From 10 items related to the teaching objectives, whether in the comparison between groups or the pre-post comparison of the intervention group, 8 significantly improved attitudes toward death. This 80% success rate gives reasonable cause for optimism for the outcome of the intervention. It is attributable to the program, especially the fourth mentoring session previously described in the methodology section. The intervention group total Bugen Scale score progression from a median of 129 before intervention (relatively high) to 143 shown a good placement on the "good" confrontation range.
This result is in line to other initiatives such as specific courses. For instance, a 7-week course, one-and-one-half-hour per week with 30 participants on Death and Dying focused on measuring the pre- and post-course fears about death and dying with Collett-Lester Death Anxiety Scale.
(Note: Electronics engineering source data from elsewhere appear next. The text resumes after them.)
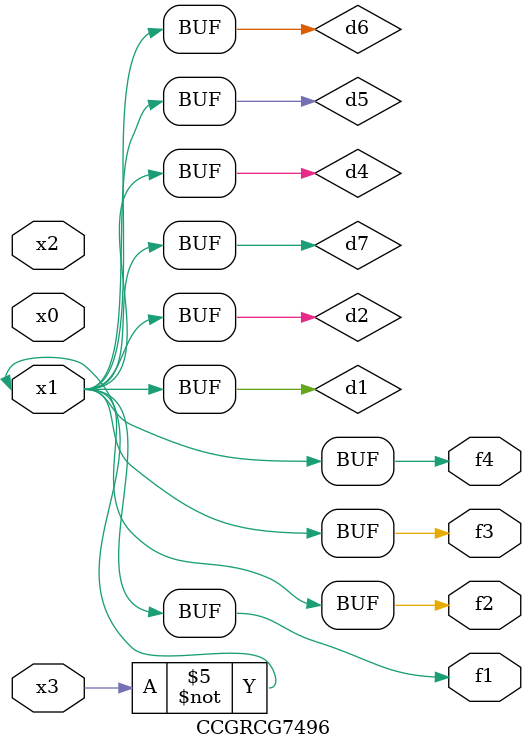
<source format=v>
module CCGRCG7496(
	input x0, x1, x2, x3,
	output f1, f2, f3, f4
);

	wire d1, d2, d3, d4, d5, d6, d7;

	not (d1, x3);
	buf (d2, x1);
	xnor (d3, d1, d2);
	nor (d4, d1);
	buf (d5, d1, d2);
	buf (d6, d4, d5);
	nand (d7, d4);
	assign f1 = d6;
	assign f2 = d7;
	assign f3 = d6;
	assign f4 = d6;
endmodule

</source>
It showed a decrease in anxiety about death and dying when the post-test was compared with the pre-test on the anxiety scales [43]. These results were confirmed later with a sample of 71 medical students [44]. Another research evaluated the effects of courses for health care workers and medical students in care at the end of life. 41 undergraduate medical students completed the Multidimensional Fear of Death Scale on the first and last day of the course. Overall, fear of death scores were reduced, and the attitudes to dying patients improved [45].
Although Kaye's and Hegedus et al.'s interventions and this mentoring program seem to converge improving intervention results, our report did not measure anxiety or fear. It was focused on some educational outcomes very oriented to improve attitudes towards own and others death. Improving anxiety and fear is relevant, but educational goals go beyond relieving negative emotions. Moreover, mentoring has some educational objectives, such as a particular personal commitment between mentor and student, not needed in standard courses.
On the contrary, a national survey in sixteen Japanese medical schools examined how programs teach end-of-life care to medical students in the fifth or sixth year. Students who took a program had greater death anxiety, significantly higher than those who took no program, suggesting that improving end-of-life care education is needed to improve the attitude of medical students to death [46].
The present study has limitations, such as having a small sample carried out in a solitary teaching centre. Another limitation has been that the measurement tools used were not tailor-made to the needs of the study's educational objectives. It instigated the need to define which items were related to the teaching objectives and which were not. Although the CECA scale has been validated, its adaptation has not been formally validated in our field. Selection bias has also been possible, given the significant gender differences between the intervention and control groups and that most medical students declined to participate in the study, probably due to the intense academic pressure they are subjected. On another note, it has proved difficult to assess the importance of the intervention's pedagogical impact through strictly quantitative and short-term measures such as those used here. Long-term and mixed studies are required, allowing the effectiveness of this type of intervention in an integral mentoring training program to be revealed through more proficient measuring procedures that provide more reliable and higher-quality evidence.